▶ **WHAT TO DO**:
1. Print the full forum thread below about the Rocky Horror dance, keeping every character unchanged.
2. In the records that follow the forum thread, locate each line containing the string "Upgrade" and copy it out in full. Matching is case-sensitive.

# It's Just A Jump To The Left



## dmh (Sep 18, 2010)

And then a step to the right...:laughing:


----------



## H. A. S. (Sep 23, 2010)

Yep, nothing wrong having a little fun in the shop.:laughing:


----------



## Texas Sawduster (Apr 27, 2009)

*Hahahahaha*

Looks like Hugh Laurie from House. :laughing:


----------



## Chaincarver Steve (Jul 30, 2011)

Pretty cool skeleton hand. The whole dancing/zombie thing is pretty retarded though.


----------



## TomC (Oct 27, 2008)

Somebody got too much time on his hands!
Tom


----------



## dmh (Sep 18, 2010)

Chaincarver Steve said:


> Pretty cool skeleton hand. The whole dancing/zombie thing is pretty retarded though.


It's a deal from the Rocky Horror Picture Show movie. They used to show the movie at the old Polk theater in downtown Lakeland every Saturday at midnight in the 80's (and also lots of other places around the country). It's one of those corny movies were the audience participates.

I always thought about checking it out in the theater but never did.

▶ **RECORDS**:
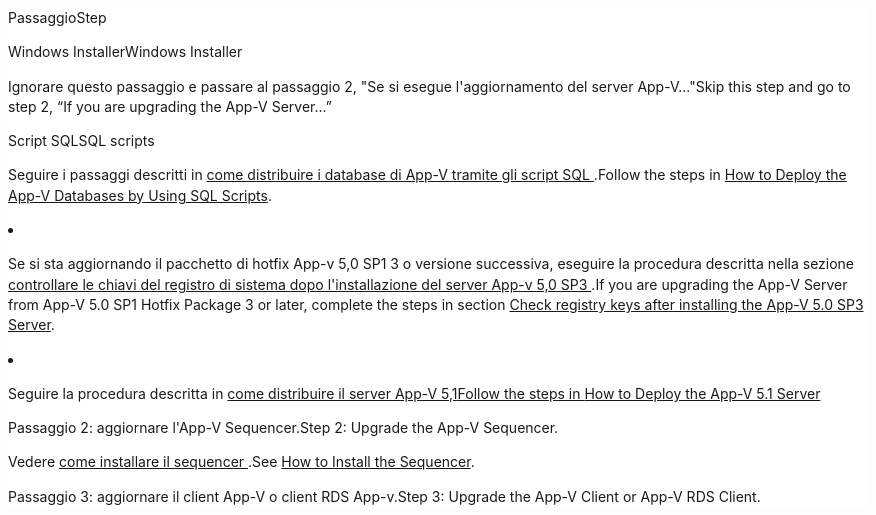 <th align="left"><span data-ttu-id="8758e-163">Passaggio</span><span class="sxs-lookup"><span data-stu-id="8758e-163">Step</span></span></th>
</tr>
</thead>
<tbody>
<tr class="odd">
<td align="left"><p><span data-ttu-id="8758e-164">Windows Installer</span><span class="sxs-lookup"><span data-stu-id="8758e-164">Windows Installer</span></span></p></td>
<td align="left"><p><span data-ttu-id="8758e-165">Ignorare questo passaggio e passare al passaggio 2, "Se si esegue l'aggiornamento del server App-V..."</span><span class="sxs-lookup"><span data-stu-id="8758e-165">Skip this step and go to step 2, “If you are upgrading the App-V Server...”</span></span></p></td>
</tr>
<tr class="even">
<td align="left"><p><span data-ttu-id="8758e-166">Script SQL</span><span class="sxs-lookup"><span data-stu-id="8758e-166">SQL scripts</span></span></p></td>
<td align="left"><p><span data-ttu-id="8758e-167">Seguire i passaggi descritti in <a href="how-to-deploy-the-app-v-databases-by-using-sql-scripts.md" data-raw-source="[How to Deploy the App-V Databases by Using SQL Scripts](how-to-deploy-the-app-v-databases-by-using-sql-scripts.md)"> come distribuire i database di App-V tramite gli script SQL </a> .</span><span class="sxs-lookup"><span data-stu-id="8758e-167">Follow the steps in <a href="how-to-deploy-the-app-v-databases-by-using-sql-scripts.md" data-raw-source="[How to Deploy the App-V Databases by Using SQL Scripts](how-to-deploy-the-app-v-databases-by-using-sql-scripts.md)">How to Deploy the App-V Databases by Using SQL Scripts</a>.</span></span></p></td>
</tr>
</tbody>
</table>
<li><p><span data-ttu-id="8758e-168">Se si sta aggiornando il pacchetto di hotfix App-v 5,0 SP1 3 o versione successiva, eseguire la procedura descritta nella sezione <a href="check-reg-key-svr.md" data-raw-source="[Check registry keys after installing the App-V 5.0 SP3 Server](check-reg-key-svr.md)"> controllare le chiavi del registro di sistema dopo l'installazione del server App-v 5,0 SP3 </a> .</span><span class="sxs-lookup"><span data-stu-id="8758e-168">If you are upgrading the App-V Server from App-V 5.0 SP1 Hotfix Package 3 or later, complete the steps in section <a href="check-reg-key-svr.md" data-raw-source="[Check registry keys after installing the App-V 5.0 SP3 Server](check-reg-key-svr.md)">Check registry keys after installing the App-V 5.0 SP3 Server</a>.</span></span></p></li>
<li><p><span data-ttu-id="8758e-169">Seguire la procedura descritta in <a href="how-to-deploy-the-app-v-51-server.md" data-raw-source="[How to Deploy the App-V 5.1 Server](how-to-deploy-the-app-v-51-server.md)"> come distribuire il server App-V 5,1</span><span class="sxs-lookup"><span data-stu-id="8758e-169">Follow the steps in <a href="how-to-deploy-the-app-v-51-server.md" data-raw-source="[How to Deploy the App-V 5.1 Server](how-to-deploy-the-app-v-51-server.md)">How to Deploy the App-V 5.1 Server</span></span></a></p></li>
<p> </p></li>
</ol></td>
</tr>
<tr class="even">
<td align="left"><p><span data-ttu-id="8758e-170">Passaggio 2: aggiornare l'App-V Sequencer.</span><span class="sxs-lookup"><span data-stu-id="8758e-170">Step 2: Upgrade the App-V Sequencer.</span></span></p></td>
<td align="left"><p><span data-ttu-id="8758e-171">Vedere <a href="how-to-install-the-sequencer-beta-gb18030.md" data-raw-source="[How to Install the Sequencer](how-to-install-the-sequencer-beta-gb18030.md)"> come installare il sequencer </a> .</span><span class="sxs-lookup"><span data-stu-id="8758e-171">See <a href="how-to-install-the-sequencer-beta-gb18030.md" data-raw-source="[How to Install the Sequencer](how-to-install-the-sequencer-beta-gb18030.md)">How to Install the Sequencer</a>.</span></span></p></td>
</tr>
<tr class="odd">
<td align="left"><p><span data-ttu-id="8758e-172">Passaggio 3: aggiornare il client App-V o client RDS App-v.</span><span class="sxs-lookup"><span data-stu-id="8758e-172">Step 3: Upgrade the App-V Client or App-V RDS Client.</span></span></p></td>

▶ **RESULTS FOR THE EXERCISE**:
1.
# It's Just A Jump To The Left



## dmh (Sep 18, 2010)

And then a step to the right...:laughing:


----------



## H. A. S. (Sep 23, 2010)

Yep, nothing wrong having a little fun in the shop.:laughing:


----------



## Texas Sawduster (Apr 27, 2009)

*Hahahahaha*

Looks like Hugh Laurie from House. :laughing:


----------



## Chaincarver Steve (Jul 30, 2011)

Pretty cool skeleton hand. The whole dancing/zombie thing is pretty retarded though.


----------



## TomC (Oct 27, 2008)

Somebody got too much time on his hands!
Tom


----------



## dmh (Sep 18, 2010)

Chaincarver Steve said:


> Pretty cool skeleton hand. The whole dancing/zombie thing is pretty retarded though.


It's a deal from the Rocky Horror Picture Show movie. They used to show the movie at the old Polk theater in downtown Lakeland every Saturday at midnight in the 80's (and also lots of other places around the country). It's one of those corny movies were the audience participates.

I always thought about checking it out in the theater but never did.

2.
<td align="left"><p><span data-ttu-id="8758e-170">Passaggio 2: aggiornare l'App-V Sequencer.</span><span class="sxs-lookup"><span data-stu-id="8758e-170">Step 2: Upgrade the App-V Sequencer.</span></span></p></td>
<td align="left"><p><span data-ttu-id="8758e-172">Passaggio 3: aggiornare il client App-V o client RDS App-v.</span><span class="sxs-lookup"><span data-stu-id="8758e-172">Step 3: Upgrade the App-V Client or App-V RDS Client.</span></span></p></td>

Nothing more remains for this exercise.